Task details:
Copy the records below in full, changing no character.

The data:
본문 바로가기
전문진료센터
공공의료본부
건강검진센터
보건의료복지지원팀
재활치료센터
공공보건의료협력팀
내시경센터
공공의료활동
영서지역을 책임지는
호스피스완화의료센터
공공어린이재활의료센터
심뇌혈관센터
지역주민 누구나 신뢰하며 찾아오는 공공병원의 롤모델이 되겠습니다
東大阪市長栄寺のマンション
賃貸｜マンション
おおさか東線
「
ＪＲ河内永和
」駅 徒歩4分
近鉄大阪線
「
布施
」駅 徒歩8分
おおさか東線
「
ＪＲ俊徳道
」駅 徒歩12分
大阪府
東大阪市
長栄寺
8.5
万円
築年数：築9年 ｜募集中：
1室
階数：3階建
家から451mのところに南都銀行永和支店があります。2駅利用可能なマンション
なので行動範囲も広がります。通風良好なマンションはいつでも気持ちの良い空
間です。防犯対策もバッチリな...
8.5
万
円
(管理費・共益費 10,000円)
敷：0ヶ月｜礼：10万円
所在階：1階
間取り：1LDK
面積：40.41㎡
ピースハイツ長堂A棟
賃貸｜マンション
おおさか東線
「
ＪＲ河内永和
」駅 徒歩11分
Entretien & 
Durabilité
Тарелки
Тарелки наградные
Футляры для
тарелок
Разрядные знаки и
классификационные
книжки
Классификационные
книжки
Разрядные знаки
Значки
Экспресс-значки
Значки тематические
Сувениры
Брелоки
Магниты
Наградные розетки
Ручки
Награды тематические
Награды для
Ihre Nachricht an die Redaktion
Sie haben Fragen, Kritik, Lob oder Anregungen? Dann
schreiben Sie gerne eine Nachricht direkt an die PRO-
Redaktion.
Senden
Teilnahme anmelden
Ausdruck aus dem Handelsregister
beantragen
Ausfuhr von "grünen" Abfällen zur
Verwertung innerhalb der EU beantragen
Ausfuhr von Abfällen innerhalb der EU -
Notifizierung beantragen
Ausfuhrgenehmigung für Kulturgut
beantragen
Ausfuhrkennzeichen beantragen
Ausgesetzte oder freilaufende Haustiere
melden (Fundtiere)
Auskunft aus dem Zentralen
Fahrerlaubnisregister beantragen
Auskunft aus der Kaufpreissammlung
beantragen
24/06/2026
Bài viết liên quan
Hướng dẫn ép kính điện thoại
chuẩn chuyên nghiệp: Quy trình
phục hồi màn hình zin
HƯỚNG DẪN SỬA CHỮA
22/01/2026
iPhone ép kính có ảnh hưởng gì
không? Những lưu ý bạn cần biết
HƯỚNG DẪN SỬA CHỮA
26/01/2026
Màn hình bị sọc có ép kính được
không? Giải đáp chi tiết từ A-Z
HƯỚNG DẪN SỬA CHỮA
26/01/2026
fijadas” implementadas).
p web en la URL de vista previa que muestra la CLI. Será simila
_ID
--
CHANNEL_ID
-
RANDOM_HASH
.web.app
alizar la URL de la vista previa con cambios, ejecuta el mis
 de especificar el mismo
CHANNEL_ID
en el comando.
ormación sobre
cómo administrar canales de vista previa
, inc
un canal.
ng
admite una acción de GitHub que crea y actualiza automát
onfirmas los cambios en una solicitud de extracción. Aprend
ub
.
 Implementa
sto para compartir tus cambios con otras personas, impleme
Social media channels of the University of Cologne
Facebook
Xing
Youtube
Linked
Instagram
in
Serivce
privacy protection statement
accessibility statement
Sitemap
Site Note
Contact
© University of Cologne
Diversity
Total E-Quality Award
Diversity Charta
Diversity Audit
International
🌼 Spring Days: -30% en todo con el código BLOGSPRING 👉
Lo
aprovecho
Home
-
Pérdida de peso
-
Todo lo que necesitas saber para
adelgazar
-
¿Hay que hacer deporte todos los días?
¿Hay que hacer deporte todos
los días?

Result of the task:
본문 바로가기
전문진료센터
공공의료본부
건강검진센터
보건의료복지지원팀
재활치료센터
공공보건의료협력팀
내시경센터
공공의료활동
영서지역을 책임지는
호스피스완화의료센터
공공어린이재활의료센터
심뇌혈관센터
지역주민 누구나 신뢰하며 찾아오는 공공병원의 롤모델이 되겠습니다
東大阪市長栄寺のマンション
賃貸｜マンション
おおさか東線
「
ＪＲ河内永和
」駅 徒歩4分
近鉄大阪線
「
布施
」駅 徒歩8分
おおさか東線
「
ＪＲ俊徳道
」駅 徒歩12分
大阪府
東大阪市
長栄寺
8.5
万円
築年数：築9年 ｜募集中：
1室
階数：3階建
家から451mのところに南都銀行永和支店があります。2駅利用可能なマンション
なので行動範囲も広がります。通風良好なマンションはいつでも気持ちの良い空
間です。防犯対策もバッチリな...
8.5
万
円
(管理費・共益費 10,000円)
敷：0ヶ月｜礼：10万円
所在階：1階
間取り：1LDK
面積：40.41㎡
ピースハイツ長堂A棟
賃貸｜マンション
おおさか東線
「
ＪＲ河内永和
」駅 徒歩11分
Entretien & 
Durabilité
Тарелки
Тарелки наградные
Футляры для
тарелок
Разрядные знаки и
классификационные
книжки
Классификационные
книжки
Разрядные знаки
Значки
Экспресс-значки
Значки тематические
Сувениры
Брелоки
Магниты
Наградные розетки
Ручки
Награды тематические
Награды для
Ihre Nachricht an die Redaktion
Sie haben Fragen, Kritik, Lob oder Anregungen? Dann
schreiben Sie gerne eine Nachricht direkt an die PRO-
Redaktion.
Senden
Teilnahme anmelden
Ausdruck aus dem Handelsregister
beantragen
Ausfuhr von "grünen" Abfällen zur
Verwertung innerhalb der EU beantragen
Ausfuhr von Abfällen innerhalb der EU -
Notifizierung beantragen
Ausfuhrgenehmigung für Kulturgut
beantragen
Ausfuhrkennzeichen beantragen
Ausgesetzte oder freilaufende Haustiere
melden (Fundtiere)
Auskunft aus dem Zentralen
Fahrerlaubnisregister beantragen
Auskunft aus der Kaufpreissammlung
beantragen
24/06/2026
Bài viết liên quan
Hướng dẫn ép kính điện thoại
chuẩn chuyên nghiệp: Quy trình
phục hồi màn hình zin
HƯỚNG DẪN SỬA CHỮA
22/01/2026
iPhone ép kính có ảnh hưởng gì
không? Những lưu ý bạn cần biết
HƯỚNG DẪN SỬA CHỮA
26/01/2026
Màn hình bị sọc có ép kính được
không? Giải đáp chi tiết từ A-Z
HƯỚNG DẪN SỬA CHỮA
26/01/2026
fijadas” implementadas).
p web en la URL de vista previa que muestra la CLI. Será simila
_ID
--
CHANNEL_ID
-
RANDOM_HASH
.web.app
alizar la URL de la vista previa con cambios, ejecuta el mis
 de especificar el mismo
CHANNEL_ID
en el comando.
ormación sobre
cómo administrar canales de vista previa
, inc
un canal.
ng
admite una acción de GitHub que crea y actualiza automát
onfirmas los cambios en una solicitud de extracción. Aprend
ub
.
 Implementa
sto para compartir tus cambios con otras personas, impleme
Social media channels of the University of Cologne
Facebook
Xing
Youtube
Linked
Instagram
in
Serivce
privacy protection statement
accessibility statement
Sitemap
Site Note
Contact
© University of Cologne
Diversity
Total E-Quality Award
Diversity Charta
Diversity Audit
International
🌼 Spring Days: -30% en todo con el código BLOGSPRING 👉
Lo
aprovecho
Home
-
Pérdida de peso
-
Todo lo que necesitas saber para
adelgazar
-
¿Hay que hacer deporte todos los días?
¿Hay que hacer deporte todos
los días?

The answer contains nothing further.